• **JOB ITEM**
Please pick out every line in the listing below that contains the string "shortest" and copy those lines out. Case counts when matching.

• **RECORDS**
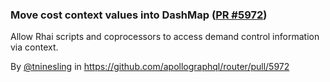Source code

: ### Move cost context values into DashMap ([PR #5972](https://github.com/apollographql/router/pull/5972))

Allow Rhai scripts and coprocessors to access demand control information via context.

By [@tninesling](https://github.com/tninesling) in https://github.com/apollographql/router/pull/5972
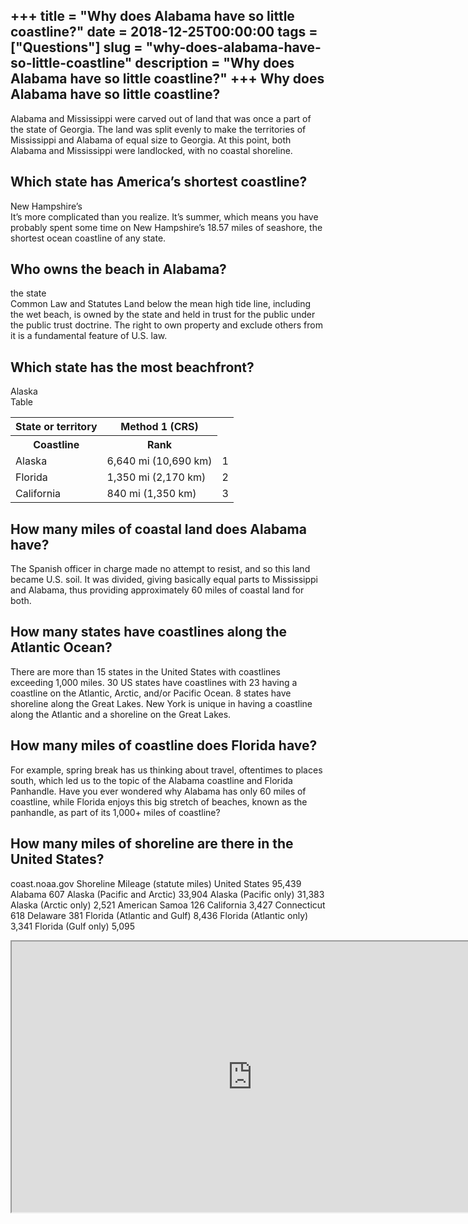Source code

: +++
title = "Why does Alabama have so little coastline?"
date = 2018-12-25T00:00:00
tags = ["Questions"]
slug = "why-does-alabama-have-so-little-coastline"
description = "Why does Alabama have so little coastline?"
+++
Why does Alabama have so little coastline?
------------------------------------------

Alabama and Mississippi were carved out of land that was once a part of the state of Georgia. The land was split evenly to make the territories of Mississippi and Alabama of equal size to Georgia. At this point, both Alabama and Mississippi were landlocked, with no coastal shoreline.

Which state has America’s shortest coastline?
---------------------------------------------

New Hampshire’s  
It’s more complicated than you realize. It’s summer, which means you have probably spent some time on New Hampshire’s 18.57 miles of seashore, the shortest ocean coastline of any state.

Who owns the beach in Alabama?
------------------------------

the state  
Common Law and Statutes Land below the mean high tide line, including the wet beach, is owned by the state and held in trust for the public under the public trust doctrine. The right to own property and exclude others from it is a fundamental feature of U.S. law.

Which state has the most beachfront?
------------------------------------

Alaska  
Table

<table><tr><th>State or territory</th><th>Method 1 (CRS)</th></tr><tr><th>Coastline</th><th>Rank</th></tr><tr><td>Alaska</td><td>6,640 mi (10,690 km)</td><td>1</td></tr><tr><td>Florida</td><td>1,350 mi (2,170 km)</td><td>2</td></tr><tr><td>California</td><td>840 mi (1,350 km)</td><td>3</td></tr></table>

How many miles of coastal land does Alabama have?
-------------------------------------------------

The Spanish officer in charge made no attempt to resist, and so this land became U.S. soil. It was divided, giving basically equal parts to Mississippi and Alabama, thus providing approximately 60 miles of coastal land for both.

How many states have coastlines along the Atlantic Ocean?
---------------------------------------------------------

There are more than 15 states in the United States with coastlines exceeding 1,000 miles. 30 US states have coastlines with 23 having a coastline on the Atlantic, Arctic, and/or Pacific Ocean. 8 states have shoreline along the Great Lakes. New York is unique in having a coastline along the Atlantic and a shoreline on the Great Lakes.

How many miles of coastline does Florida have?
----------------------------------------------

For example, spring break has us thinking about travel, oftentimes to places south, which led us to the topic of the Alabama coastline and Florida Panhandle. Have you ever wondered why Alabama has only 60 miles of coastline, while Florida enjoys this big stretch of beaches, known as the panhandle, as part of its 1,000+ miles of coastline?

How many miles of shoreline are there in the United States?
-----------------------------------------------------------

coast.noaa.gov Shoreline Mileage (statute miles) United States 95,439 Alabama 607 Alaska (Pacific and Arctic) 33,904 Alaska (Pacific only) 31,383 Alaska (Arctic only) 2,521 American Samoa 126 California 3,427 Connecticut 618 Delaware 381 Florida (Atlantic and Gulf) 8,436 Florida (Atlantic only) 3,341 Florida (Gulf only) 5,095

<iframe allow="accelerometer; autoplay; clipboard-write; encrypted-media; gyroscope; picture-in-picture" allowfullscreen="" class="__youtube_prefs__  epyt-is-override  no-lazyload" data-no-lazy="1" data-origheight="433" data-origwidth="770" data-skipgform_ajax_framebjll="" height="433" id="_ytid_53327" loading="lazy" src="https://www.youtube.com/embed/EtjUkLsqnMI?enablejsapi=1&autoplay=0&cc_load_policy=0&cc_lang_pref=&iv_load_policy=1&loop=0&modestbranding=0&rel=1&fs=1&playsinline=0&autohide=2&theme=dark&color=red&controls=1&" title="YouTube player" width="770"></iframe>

==

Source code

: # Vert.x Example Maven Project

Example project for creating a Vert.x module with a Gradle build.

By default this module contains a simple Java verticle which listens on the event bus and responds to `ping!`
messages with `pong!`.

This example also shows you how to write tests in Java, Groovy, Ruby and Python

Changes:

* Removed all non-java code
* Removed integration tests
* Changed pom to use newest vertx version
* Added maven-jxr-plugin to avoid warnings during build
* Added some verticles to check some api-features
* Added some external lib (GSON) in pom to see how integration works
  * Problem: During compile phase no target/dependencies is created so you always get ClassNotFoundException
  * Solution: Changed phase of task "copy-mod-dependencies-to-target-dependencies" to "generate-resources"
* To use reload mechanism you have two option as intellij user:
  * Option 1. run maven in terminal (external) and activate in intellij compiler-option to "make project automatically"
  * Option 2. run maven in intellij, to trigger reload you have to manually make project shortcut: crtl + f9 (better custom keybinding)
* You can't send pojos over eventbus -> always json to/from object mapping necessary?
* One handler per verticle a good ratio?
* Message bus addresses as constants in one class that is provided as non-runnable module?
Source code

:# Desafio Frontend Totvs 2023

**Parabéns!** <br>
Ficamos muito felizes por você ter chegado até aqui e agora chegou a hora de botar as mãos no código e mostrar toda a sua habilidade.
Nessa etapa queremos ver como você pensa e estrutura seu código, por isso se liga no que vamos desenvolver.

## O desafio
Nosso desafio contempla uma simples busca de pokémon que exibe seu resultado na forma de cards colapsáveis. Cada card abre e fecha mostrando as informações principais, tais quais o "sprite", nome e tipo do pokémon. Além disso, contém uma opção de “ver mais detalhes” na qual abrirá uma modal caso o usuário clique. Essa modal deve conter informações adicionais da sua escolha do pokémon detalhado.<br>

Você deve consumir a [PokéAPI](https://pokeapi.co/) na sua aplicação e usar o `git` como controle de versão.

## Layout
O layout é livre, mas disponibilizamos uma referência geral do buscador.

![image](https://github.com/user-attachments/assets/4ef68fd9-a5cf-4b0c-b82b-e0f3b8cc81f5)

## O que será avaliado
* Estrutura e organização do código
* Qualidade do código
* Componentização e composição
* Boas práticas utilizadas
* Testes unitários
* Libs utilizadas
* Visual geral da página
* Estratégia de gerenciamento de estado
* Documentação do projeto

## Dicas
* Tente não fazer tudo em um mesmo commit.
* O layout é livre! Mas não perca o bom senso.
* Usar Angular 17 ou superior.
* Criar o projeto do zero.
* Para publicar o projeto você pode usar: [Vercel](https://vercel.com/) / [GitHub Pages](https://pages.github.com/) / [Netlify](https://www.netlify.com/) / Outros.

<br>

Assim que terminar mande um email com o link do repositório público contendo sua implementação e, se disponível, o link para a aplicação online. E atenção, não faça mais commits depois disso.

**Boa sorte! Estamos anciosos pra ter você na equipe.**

• **EXPECTED ANSWER**
Which state has America’s shortest coastline?
It’s more complicated than you realize. It’s summer, which means you have probably spent some time on New Hampshire’s 18.57 miles of seashore, the shortest ocean coastline of any state.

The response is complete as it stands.